SOURCE DOCUMENT:
>>>

The present invention relates to apparatus and method for directly measuring ash fusion properties at elevated temperatures and pressures, and more specifically to a high-pressure microdilatometer (HPMD) which measures ash fusion and sintering behavior by independent but simultaneous measurement of expansion/contraction characteristics and electrical resistivity of ash samples at elevated temperature and pressures in oxidizing or reducing atmospheres.
In coal combustion and gasification systems such as fluidized beds, slagging fixed-beds and entrained-flow systems the fusion, sintering, and deposition of ash impose serious operating problems which have been difficult to cope with or overcome. These problems are becoming even more difficult to understand so that suitable corrections may be made due to the trend in using coal conversion systems which operate at relatively high temperatures and pressures. Coal ash has different characteristics when subjected to high temperatures and pressures. For example, in a slagging fixed-bed gasifier coal becomes devolatilized in a highly reducing atmosphere, but the coal ash undergoes fusion at elevated temperature and pressure in an oxidizing atmosphere. The fusibility and sinterability of coal ash critically affect slagging and, hence, fouling in combustors and gasifiers.

<<<

PROBLEM DETAILS: Can you repeat the ash fusion text word for word, from start to finish? Rely only on the ash fusion text and nothing else.

DATASET RECORDS:

>>>

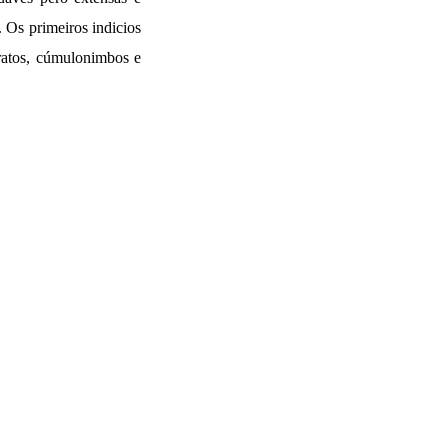
 Os primeiros indicios
tratos, cúmulonimbos e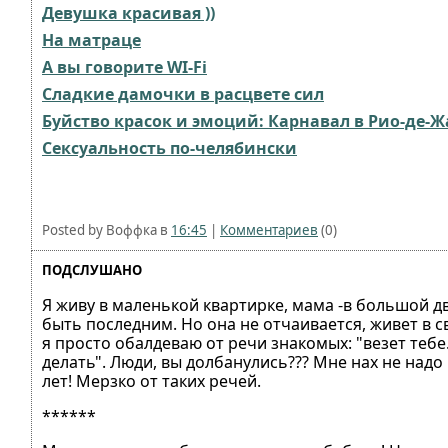
Девушка красивая ))
На матраце
А вы говорите WI-Fi
Сладкие дамочки в расцвете сил
Буйство красок и эмоций: Карнавал в Рио-де-
Сексуальность по-челябински
Posted by Воффка в
16:45
|
Комментариев
(0)
ПОДСЛУШАНО
Я живу в маленькой квартирке, мама -в большой д
быть последним. Но она не отчаивается, живет в с
я просто обалдеваю от речи знакомых: "везет теб
делать". Люди, вы долбанулись??? Мне нах не над
лет! Мерзко от таких речей.
******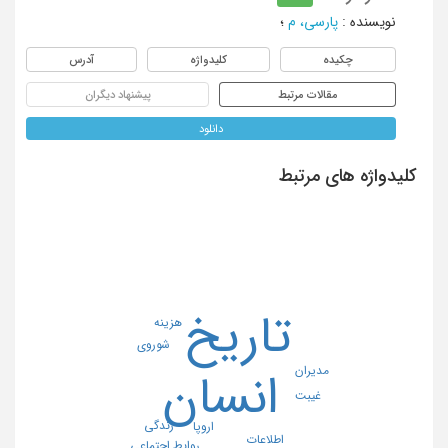
نویسنده
:
پارسی، م
؛
چکیده
کلیدواژه
آدرس
مقالات مرتبط
پیشنهاد دیگران
دانلود
کلیدواژه های مرتبط
تاریخ
هزینه
شوروی
مدیران
انسان
غیبت
زندگی
اروپا
اطلاعات
روابط اجتماعی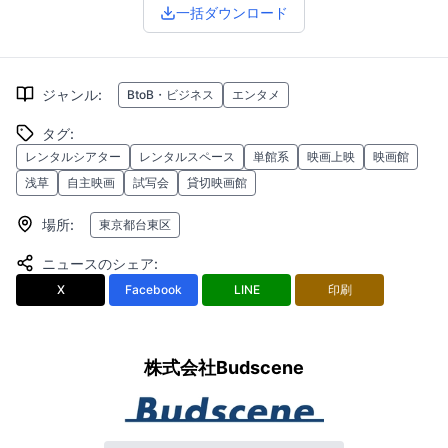
一括ダウンロード
ジャンル
:
BtoB・ビジネス
エンタメ
タグ
:
レンタルシアター
レンタルスペース
単館系
映画上映
映画館
浅草
自主映画
試写会
貸切映画館
場所
:
東京都台東区
ニュースのシェア
:
X
Facebook
LINE
印刷
株式会社Budscene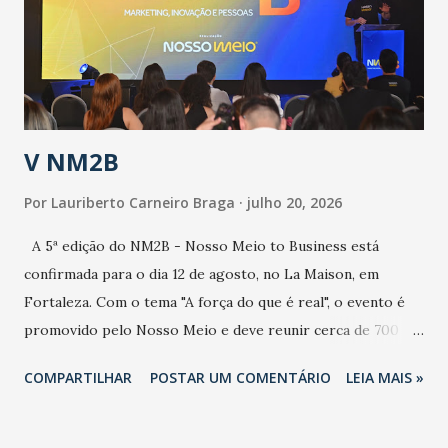
contaminação maior que outros coronavírus”, apontou o
secretário. Segundo ele, é uma epidemia com chance de
contaminação alta, podendo gerar um grande risco à
população e ao sistema de saúde. “Precisamos saber fazer a
estratificação do risco da doença, para não so...
V NM2B
Por
Lauriberto Carneiro Braga
julho 20, 2026
A 5ª edição do NM2B - Nosso Meio to Business está
confirmada para o dia 12 de agosto, no La Maison, em
Fortaleza. Com o tema "A força do que é real", o evento é
promovido pelo Nosso Meio e deve reunir cerca de 700
participantes, entre executivos, empreendedores, gestores
COMPARTILHAR
POSTAR UM COMENTÁRIO
LEIA MAIS »
e lideranças do Mercado Nacional. Desde 2022, o NM2B
consolidou-se como um dos principais encontros do setor
de negócios do Nordeste, reunindo profissionais de marcas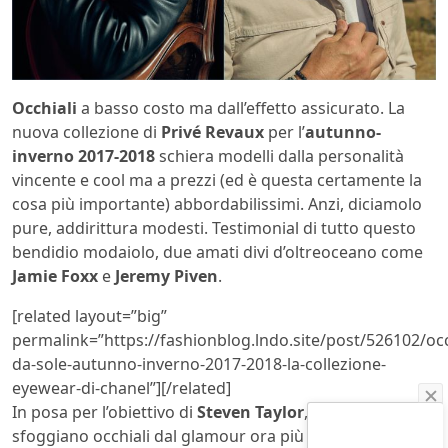
Occhiali
a basso costo ma dall’effetto assicurato. La
nuova collezione di
Privé Revaux
per l’
autunno-
inverno 2017-2018
schiera modelli dalla personalità
vincente e cool ma a prezzi (ed è questa certamente la
cosa più importante) abbordabilissimi. Anzi, diciamolo
pure, addirittura modesti. Testimonial di tutto questo
bendidio modaiolo, due amati divi d’oltreoceano come
Jamie Foxx
e
Jeremy Piven
.
[related layout=”big”
permalink=”https://fashionblog.lndo.site/post/526102/occ
da-sole-autunno-inverno-2017-2018-la-collezione-
eyewear-di-chanel”][/related]
In posa per l’obiettivo di
Steven Taylor
, i due attori
sfoggiano occhiali dal glamour ora più incisivo, ora più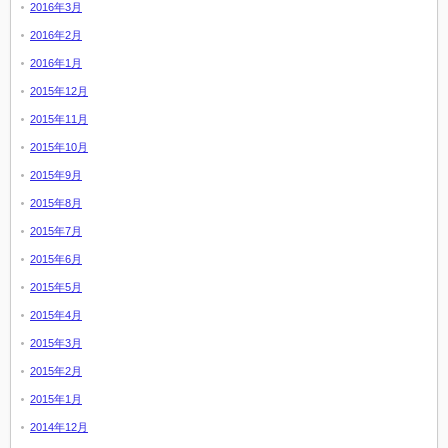
2016年3月
2016年2月
2016年1月
2015年12月
2015年11月
2015年10月
2015年9月
2015年8月
2015年7月
2015年6月
2015年5月
2015年4月
2015年3月
2015年2月
2015年1月
2014年12月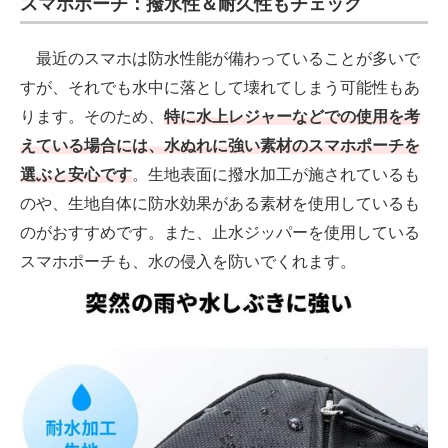
スマホポーチ：撥水性＆耐久性もチェック
最近のスマホは防水性能が備わっていることが多いで
すが、それでも水中に落として壊れてしまう可能性もあ
ります。そのため、
特に水上レジャーなどでの使用を考
えている場合には、水ぬれに強い素材のスマホポーチを
選ぶと安心です
。生地表面に撥水加工が施されているも
のや、生地自体に防水効果がある素材を使用しているも
のがおすすめです。また、止水ジッパーを使用している
スマホポーチも、水の侵入を防いでくれます。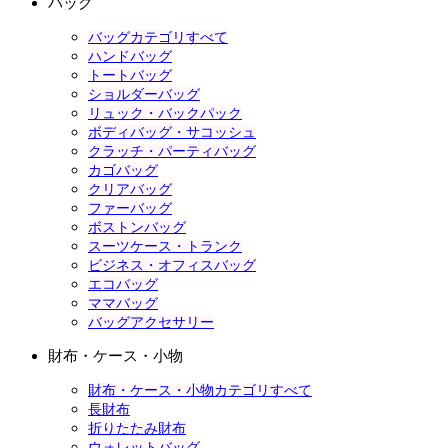
バッグ
バッグカテゴリすべて
ハンドバッグ
トートバッグ
ショルダーバッグ
リュック・バックパック
ボディバッグ・サコッシュ
クラッチ・パーティバッグ
カゴバッグ
クリアバッグ
ファーバッグ
ボストンバッグ
スーツケース・トランク
ビジネス・オフィスバッグ
エコバッグ
ママバッグ
バッグアクセサリー
財布・ケース・小物
財布・ケース・小物カテゴリすべて
長財布
折りたたみ財布
ウォレットバッグ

<<<

ANSWER TO THIS EXERCISE:
The present invention relates to apparatus and method for directly measuring ash fusion properties at elevated temperatures and pressures, and more specifically to a high-pressure microdilatometer (HPMD) which measures ash fusion and sintering behavior by independent but simultaneous measurement of expansion/contraction characteristics and electrical resistivity of ash samples at elevated temperature and pressures in oxidizing or reducing atmospheres.
In coal combustion and gasification systems such as fluidized beds, slagging fixed-beds and entrained-flow systems the fusion, sintering, and deposition of ash impose serious operating problems which have been difficult to cope with or overcome. These problems are becoming even more difficult to understand so that suitable corrections may be made due to the trend in using coal conversion systems which operate at relatively high temperatures and pressures. Coal ash has different characteristics when subjected to high temperatures and pressures. For example, in a slagging fixed-bed gasifier coal becomes devolatilized in a highly reducing atmosphere, but the coal ash undergoes fusion at elevated temperature and pressure in an oxidizing atmosphere. The fusibility and sinterability of coal ash critically affect slagging and, hence, fouling in combustors and gasifiers.